* _Tasks to carry out_:
A) From the passage on beehive products, reproduce the stretch from "Propolis, a less" through "(Lee & Lee, 1995)." word for word.
B) Answer these questions using the passage on beehive products:
(i) In what year did honey production in the United States peak?
(ii) Where on their bodies do foraging bees carry propolis back to the hive?
(iii) How many hives does a "hobby" beekeeper manage?

* _Passage_:
━━━

Beeswax is probably the second most widely known of beehive products. It is the waxy coating that bees use to seal off the honey-containing cells as well as the brood cells for new queens and new worker bees. Beeswax has been used for candle-making and in a wide variety of domestic and industrial applications.
Honey and beeswax are produced in all 50 states, but the amounts vary both regionally and from state to state. Honey production depends on climatic factors that regulate flowering such as temperatures and rainfall, and on human-caused factors such as cropping patterns, soil conditions and farm or forest management techniques. In the United States, honey production peaked in 1951 at 113 million kg (250 million pounds) and has dropped since the 1970s to a fairly consistent 91 million kg (200 million pounds) per year. Most honey is produced by many thousands of what are termed "hobby" beekeepers - those managing 25 or fewer hives. Much of that honey is not sold commercially, but rather is used for personal consumption or distributed locally to neighbors, family and friends. Consumption of honey has remained relatively stable, but has declined from a level of about 0.7 kg (1.5 pounds) per capita per year in the 1960s to a current level of about 0.4 kg (1 pound) per capita (Jones, 1985).
Propolis, a less commonly known product of the hive, is the sticky resin which oozes from the bark of several tree species, notably poplars (Populus spp.) and conifer species. Foraging bees collect it in the pollen baskets on their legs and bring it into the hive for various protective purposes. Worker bees mix the resin with saliva and wax and use the resulting material to seal and reinforce passageways, brood chambers, and the inside walls of the hive. It also protects the bees from bacterial and viral infections. For human consumption, this material also has antibacterial, antibiotic antifungal, antiviral, and antiseptic properties. In addition, it has been noted by Dr. John Diamond of the International Academy of Preventive Medicine that propolis activates the thymus gland and thus boosts the human immune system (Lee & Lee, 1995).

━━━

* _Given information_:
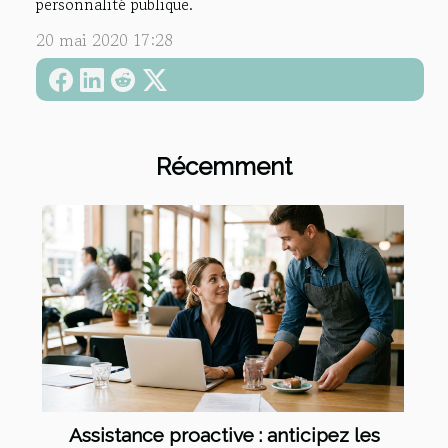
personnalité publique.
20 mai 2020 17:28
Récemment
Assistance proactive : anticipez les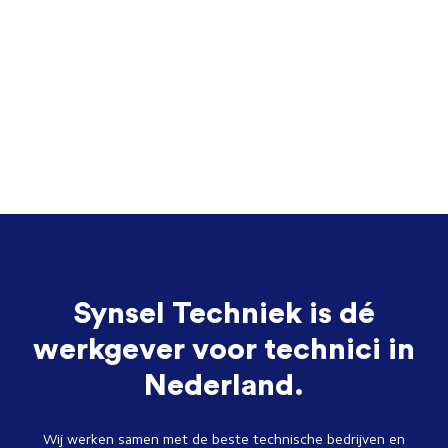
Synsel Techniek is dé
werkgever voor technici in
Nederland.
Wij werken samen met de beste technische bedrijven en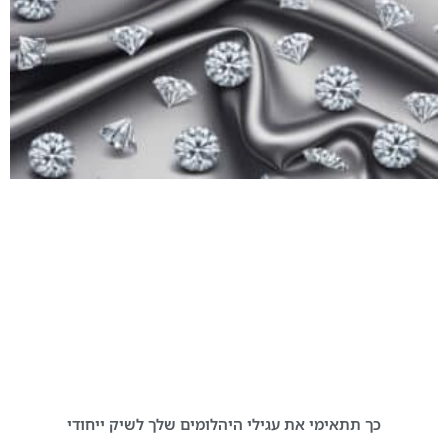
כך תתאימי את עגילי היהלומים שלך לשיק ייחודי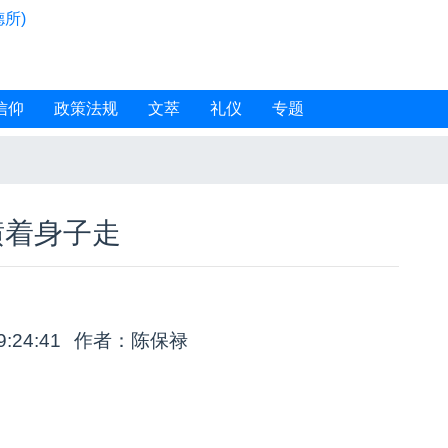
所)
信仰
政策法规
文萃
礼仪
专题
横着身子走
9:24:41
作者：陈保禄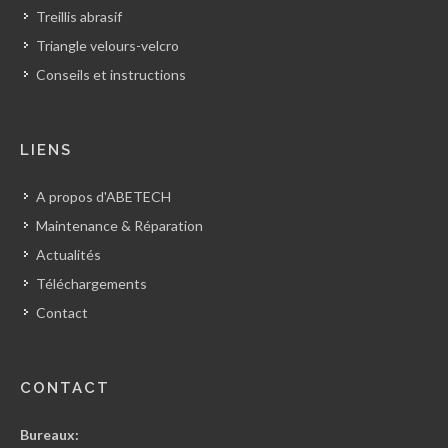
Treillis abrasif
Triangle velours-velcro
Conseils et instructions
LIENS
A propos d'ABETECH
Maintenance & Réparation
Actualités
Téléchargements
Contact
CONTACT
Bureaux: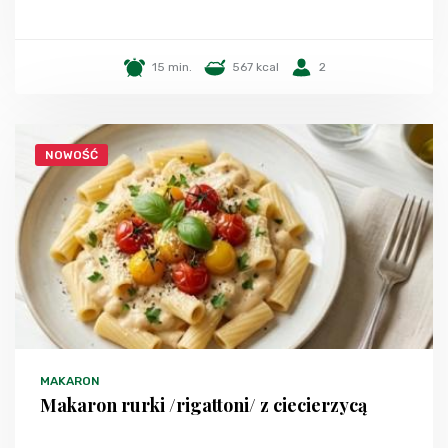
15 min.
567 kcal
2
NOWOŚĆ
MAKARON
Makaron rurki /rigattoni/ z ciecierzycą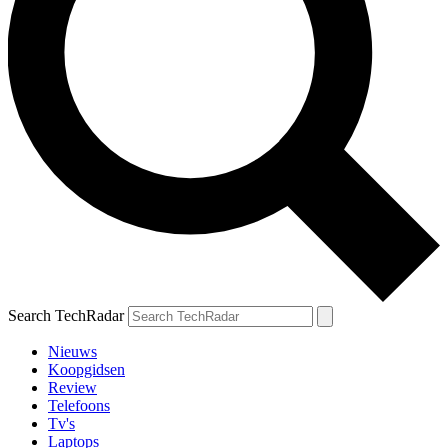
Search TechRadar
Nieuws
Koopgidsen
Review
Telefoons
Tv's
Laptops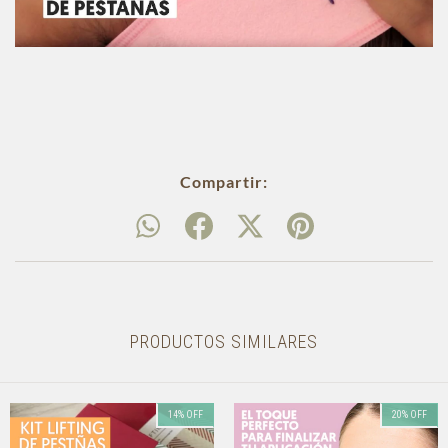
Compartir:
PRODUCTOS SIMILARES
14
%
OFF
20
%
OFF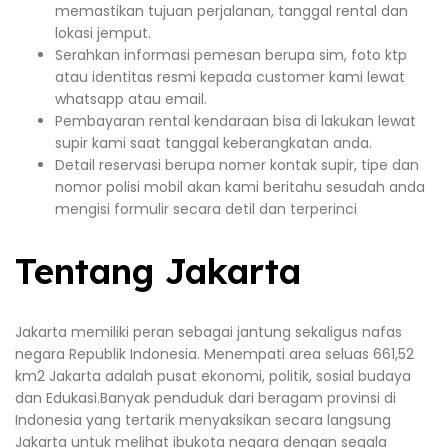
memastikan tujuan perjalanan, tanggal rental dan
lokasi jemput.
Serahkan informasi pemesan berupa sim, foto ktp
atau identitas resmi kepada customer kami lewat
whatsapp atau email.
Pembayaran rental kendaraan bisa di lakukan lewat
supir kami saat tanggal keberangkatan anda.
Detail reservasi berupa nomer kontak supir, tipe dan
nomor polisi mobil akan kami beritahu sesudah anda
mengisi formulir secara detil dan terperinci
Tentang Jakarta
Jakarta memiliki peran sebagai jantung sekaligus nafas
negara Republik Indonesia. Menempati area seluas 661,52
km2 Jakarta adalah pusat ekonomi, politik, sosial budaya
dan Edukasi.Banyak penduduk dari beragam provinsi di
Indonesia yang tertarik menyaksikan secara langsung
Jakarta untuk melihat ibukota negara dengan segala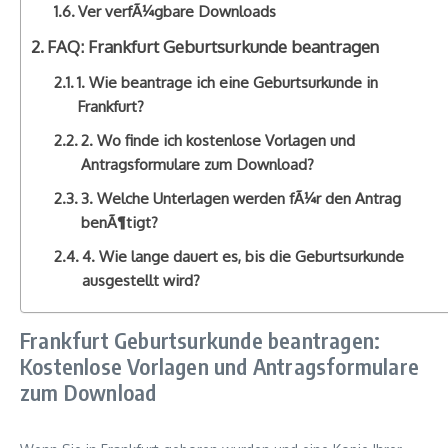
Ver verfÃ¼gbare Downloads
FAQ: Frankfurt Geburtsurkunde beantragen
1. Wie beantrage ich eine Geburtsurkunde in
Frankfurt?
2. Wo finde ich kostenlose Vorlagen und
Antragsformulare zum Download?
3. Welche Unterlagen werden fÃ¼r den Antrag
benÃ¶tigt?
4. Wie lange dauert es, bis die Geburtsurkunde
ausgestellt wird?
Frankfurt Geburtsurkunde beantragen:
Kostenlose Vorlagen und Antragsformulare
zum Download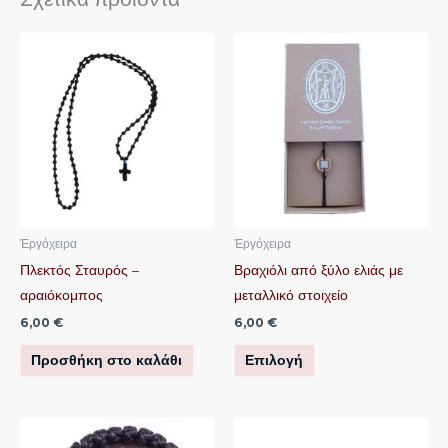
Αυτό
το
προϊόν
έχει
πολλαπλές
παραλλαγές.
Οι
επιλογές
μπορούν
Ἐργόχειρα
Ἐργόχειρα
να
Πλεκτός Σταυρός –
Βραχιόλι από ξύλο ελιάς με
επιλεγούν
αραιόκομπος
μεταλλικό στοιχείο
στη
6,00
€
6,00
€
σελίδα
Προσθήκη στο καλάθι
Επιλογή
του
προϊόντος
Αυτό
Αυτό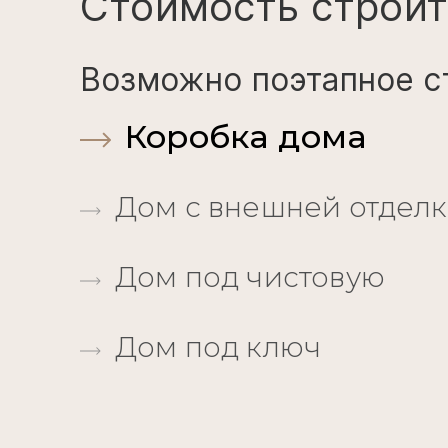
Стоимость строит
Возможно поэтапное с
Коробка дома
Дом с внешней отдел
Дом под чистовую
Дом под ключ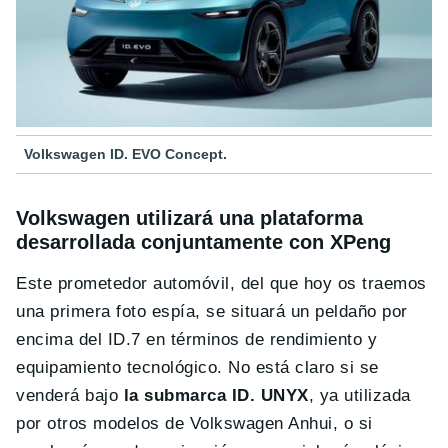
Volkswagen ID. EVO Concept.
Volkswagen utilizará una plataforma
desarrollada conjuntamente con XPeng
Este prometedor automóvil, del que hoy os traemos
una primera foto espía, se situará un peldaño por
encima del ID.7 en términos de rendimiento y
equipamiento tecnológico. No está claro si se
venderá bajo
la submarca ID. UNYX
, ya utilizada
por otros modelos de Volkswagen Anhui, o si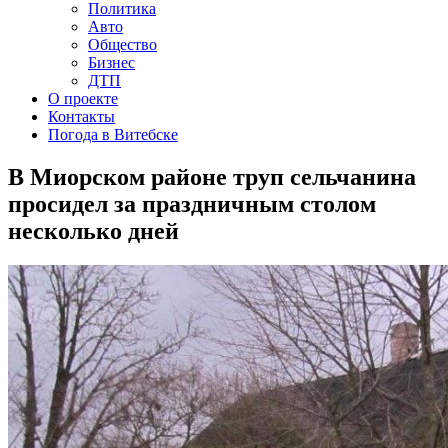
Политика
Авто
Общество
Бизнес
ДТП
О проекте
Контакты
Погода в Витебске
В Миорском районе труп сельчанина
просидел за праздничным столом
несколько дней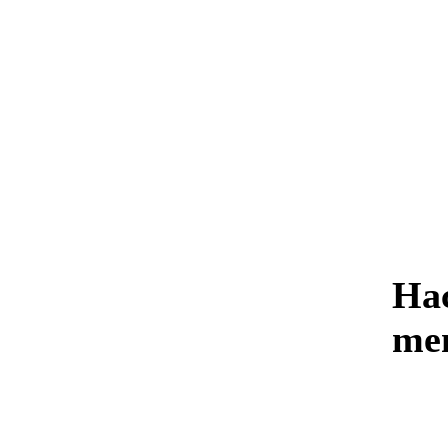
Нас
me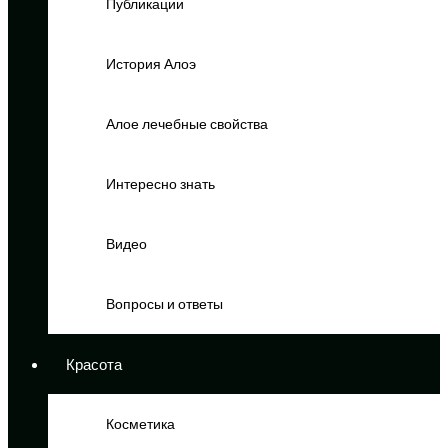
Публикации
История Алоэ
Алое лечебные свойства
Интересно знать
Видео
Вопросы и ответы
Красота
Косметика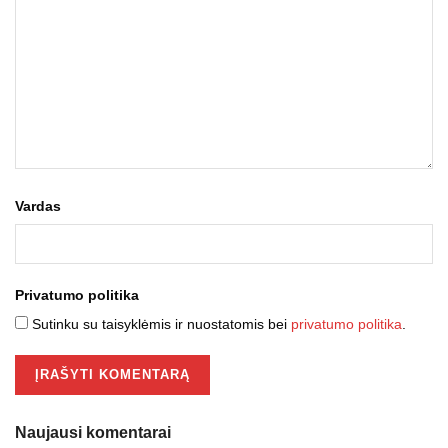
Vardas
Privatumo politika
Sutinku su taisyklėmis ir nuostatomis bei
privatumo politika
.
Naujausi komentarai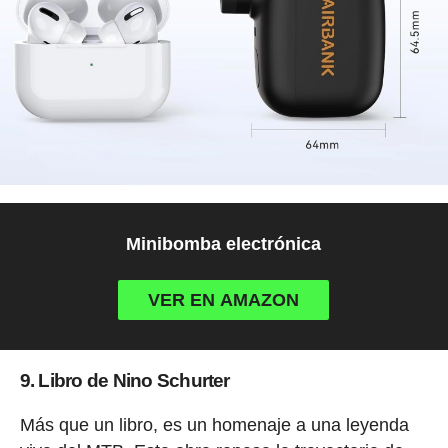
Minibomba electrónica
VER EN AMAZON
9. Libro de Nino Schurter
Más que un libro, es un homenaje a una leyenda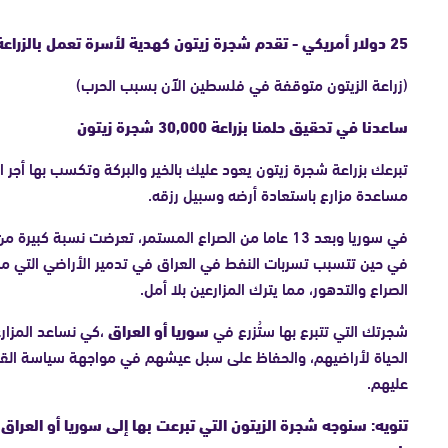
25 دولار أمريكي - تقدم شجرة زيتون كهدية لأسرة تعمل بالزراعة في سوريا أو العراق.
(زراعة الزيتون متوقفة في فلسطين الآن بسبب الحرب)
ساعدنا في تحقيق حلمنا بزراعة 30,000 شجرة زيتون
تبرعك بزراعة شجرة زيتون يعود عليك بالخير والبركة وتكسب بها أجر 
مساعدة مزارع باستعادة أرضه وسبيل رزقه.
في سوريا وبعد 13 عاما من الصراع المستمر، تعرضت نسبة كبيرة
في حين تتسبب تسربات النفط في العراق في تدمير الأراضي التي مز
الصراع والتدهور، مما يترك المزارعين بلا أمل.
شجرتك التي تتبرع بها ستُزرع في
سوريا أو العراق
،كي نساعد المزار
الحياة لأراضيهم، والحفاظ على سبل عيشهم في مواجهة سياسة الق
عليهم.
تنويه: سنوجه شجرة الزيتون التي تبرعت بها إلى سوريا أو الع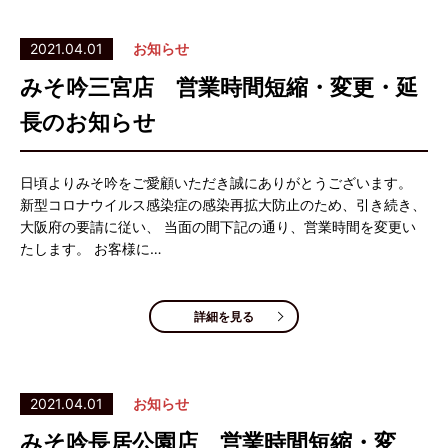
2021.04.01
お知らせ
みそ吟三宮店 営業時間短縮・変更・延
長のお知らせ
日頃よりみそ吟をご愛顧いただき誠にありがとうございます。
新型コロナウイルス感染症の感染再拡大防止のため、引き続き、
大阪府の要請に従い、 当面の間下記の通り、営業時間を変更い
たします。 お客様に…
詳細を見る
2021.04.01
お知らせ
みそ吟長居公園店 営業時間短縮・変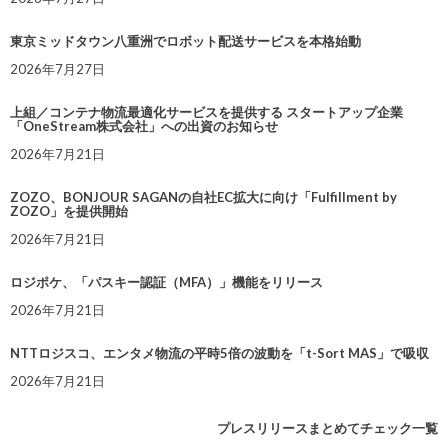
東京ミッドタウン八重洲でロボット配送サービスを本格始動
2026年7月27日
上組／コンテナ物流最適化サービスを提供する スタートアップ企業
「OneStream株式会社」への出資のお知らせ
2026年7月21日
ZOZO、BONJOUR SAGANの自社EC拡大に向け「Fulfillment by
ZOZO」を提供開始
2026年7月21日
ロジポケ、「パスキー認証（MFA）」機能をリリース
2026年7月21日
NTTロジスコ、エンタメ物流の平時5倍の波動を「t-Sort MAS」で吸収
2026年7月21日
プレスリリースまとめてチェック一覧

━━━

* _List of answers_:
A)
Propolis, a less commonly known product of the hive, is the sticky resin which oozes from the bark of several tree species, notably poplars (Populus spp.) and conifer species. Foraging bees collect it in the pollen baskets on their legs and bring it into the hive for various protective purposes. Worker bees mix the resin with saliva and wax and use the resulting material to seal and reinforce passageways, brood chambers, and the inside walls of the hive. It also protects the bees from bacterial and viral infections. For human consumption, this material also has antibacterial, antibiotic antifungal, antiviral, and antiseptic properties. In addition, it has been noted by Dr. John Diamond of the International Academy of Preventive Medicine that propolis activates the thymus gland and thus boosts the human immune system (Lee & Lee, 1995).

B)
(i) 1951
(ii) In the pollen baskets on their legs
(iii) 25 or fewer